Insider trading was not federally regulated until 1934 when President Franklin D. Roosevelt signed into law the Securities Exchange Act following the 1929 stock market crash.
William Duer, who was appointed the first Assistant Secretary of the US Treasury in 1789, was the first known inside trader. He used his official position to gain inside information for speculating in the newly formed US investment market.
A person is not subject to imprisonment for insider trading if it can be proven that he/she had no knowledge of the rule or regulation that was violated.
The Stop Trading on Congressional Knowledge (STOCK) Act, a bill extending insider trading regulations to the legislative branch, gained 85 new co-sponsors over five days following a Nov. 13, 2011 60 Minutes report alleging that several members of Congress used insider information for personal gain.
Article I of the US Constitution gives Congress the authority to discipline its members for financial wrongdoing.

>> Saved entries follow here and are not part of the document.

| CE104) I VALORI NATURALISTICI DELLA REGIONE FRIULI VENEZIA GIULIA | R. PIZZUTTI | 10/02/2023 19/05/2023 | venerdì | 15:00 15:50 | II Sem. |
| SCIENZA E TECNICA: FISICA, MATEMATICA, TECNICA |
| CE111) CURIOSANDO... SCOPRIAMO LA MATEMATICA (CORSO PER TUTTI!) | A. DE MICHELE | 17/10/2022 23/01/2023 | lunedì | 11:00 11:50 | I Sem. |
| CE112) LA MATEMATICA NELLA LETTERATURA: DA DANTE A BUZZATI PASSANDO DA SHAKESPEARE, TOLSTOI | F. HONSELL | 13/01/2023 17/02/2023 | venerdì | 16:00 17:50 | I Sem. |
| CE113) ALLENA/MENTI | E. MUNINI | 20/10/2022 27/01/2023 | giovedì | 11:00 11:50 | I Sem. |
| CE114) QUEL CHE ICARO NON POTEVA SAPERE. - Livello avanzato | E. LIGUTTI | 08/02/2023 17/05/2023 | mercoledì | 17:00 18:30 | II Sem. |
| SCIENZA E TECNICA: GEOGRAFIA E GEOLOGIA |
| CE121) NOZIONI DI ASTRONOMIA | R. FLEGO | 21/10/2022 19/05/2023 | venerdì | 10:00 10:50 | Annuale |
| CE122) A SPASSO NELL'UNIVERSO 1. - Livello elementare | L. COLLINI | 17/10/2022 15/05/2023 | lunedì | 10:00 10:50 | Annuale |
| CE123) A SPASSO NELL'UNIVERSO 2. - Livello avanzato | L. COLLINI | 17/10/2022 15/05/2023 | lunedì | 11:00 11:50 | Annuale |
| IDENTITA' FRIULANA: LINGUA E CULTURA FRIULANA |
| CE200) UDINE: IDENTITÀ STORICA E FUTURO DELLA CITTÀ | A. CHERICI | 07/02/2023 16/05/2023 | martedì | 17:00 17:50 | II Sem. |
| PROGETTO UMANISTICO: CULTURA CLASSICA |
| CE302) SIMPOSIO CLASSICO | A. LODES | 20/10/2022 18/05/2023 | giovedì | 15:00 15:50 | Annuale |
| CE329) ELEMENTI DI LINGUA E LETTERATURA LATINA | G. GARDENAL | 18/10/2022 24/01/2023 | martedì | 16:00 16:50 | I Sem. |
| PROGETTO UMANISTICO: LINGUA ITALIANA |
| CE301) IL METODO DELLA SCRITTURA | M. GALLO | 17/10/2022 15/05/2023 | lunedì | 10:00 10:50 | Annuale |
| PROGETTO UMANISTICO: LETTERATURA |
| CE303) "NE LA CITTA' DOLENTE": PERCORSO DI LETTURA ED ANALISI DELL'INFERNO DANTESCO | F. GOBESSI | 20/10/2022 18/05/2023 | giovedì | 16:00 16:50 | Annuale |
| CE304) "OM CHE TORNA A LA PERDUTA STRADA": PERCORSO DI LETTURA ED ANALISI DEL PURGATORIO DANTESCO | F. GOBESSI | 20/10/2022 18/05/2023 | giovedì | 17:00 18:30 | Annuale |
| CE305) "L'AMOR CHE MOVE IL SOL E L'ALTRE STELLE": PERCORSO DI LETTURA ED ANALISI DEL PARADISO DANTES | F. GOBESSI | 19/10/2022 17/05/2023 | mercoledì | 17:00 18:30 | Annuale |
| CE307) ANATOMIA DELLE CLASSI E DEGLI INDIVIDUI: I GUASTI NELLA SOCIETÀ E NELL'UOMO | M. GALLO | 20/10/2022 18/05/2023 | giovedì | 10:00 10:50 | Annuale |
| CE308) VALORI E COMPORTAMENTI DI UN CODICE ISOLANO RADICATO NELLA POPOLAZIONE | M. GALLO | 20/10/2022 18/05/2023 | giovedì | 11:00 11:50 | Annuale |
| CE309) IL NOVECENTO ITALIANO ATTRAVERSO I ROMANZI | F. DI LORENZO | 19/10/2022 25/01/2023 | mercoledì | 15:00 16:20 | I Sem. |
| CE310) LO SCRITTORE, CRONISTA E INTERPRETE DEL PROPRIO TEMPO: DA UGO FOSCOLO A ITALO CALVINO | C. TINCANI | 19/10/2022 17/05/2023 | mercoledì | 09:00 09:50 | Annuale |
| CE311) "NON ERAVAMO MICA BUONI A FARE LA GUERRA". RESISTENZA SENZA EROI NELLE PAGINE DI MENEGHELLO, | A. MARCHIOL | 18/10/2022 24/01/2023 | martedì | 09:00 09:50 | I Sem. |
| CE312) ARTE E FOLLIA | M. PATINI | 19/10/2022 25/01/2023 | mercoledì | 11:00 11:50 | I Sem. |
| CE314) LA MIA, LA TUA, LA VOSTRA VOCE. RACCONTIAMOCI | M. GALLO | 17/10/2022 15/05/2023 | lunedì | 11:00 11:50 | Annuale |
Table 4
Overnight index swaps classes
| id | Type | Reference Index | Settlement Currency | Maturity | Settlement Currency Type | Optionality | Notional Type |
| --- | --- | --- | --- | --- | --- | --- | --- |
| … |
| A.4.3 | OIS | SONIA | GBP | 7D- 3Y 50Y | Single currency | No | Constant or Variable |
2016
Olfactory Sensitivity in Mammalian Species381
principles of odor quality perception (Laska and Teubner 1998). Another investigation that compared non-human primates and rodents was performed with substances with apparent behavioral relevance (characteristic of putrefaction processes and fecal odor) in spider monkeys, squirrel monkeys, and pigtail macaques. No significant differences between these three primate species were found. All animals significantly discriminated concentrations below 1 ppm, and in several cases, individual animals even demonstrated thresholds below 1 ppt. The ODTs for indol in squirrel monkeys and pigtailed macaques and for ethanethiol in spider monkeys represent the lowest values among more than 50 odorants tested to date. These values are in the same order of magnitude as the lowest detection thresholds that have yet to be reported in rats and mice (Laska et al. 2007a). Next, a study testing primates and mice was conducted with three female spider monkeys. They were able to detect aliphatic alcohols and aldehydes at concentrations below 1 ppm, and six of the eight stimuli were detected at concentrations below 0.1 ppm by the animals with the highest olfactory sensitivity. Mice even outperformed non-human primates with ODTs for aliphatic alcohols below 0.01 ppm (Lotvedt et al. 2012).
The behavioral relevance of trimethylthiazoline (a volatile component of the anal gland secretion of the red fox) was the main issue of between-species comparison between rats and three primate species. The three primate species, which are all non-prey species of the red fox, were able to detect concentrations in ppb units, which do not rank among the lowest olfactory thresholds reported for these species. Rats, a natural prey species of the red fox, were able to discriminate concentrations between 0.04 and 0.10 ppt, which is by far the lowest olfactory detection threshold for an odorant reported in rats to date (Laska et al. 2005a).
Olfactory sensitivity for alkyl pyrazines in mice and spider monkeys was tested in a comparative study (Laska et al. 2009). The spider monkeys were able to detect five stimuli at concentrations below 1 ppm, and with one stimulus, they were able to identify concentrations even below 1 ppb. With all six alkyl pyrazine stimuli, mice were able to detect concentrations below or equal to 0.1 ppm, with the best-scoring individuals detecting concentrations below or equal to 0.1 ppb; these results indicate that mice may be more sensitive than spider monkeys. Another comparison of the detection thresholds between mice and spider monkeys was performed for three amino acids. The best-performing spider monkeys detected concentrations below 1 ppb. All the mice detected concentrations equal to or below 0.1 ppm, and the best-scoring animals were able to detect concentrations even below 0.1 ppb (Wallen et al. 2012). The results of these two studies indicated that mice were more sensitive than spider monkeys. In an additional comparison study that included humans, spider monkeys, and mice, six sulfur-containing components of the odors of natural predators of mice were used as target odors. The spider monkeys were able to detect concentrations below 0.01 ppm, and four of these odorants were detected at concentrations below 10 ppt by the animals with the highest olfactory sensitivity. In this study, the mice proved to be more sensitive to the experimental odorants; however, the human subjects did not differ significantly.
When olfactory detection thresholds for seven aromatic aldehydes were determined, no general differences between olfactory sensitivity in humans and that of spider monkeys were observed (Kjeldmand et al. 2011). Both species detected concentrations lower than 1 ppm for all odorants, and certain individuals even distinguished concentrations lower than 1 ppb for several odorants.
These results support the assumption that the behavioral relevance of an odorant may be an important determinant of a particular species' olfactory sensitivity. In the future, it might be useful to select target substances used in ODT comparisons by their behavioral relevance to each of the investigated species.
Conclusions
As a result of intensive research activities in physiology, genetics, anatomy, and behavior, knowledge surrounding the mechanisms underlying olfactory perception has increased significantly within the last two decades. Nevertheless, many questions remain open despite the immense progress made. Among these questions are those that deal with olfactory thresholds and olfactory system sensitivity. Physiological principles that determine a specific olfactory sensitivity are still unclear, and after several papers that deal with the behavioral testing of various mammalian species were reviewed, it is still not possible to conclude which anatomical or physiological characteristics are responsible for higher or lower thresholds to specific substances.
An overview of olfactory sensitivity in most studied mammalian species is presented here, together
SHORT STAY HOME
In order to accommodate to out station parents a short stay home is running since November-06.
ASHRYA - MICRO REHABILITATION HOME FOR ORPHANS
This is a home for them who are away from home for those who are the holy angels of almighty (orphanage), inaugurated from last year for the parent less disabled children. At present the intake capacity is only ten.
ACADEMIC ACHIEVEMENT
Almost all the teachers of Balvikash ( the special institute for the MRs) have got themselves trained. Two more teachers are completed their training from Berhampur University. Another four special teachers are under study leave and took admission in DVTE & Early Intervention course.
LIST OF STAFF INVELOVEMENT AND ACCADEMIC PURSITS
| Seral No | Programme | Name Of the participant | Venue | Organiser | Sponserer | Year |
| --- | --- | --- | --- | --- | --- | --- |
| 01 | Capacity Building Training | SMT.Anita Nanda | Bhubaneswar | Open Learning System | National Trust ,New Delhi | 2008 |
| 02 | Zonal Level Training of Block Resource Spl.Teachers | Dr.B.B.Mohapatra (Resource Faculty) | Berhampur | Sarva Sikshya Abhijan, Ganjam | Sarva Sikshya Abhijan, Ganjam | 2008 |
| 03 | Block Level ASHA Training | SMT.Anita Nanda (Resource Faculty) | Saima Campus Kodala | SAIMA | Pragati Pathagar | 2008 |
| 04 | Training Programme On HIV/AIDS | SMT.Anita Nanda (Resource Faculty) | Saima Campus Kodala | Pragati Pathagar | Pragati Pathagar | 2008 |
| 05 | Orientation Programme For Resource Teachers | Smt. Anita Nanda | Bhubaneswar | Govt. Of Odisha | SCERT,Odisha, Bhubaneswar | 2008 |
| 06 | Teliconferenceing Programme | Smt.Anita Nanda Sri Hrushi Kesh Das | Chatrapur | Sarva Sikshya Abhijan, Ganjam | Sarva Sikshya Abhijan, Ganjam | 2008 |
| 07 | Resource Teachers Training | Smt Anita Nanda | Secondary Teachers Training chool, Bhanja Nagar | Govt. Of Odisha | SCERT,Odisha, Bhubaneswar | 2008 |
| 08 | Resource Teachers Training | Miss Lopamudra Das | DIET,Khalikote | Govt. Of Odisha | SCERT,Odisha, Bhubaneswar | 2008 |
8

On July 11, 1958, the US Congress established a Code of Ethics for Government Service that states that Congressmen should "never use any information coming to him confidentially in the performance of governmental duties as a means for making private profit,” but the Senate Ethics Manual says the Code has never been used as a basis for Senate disciplinary action.
The Honest Leadership and Open Government Act of 2007 requires online posting of representatives’ financial disclosure reports.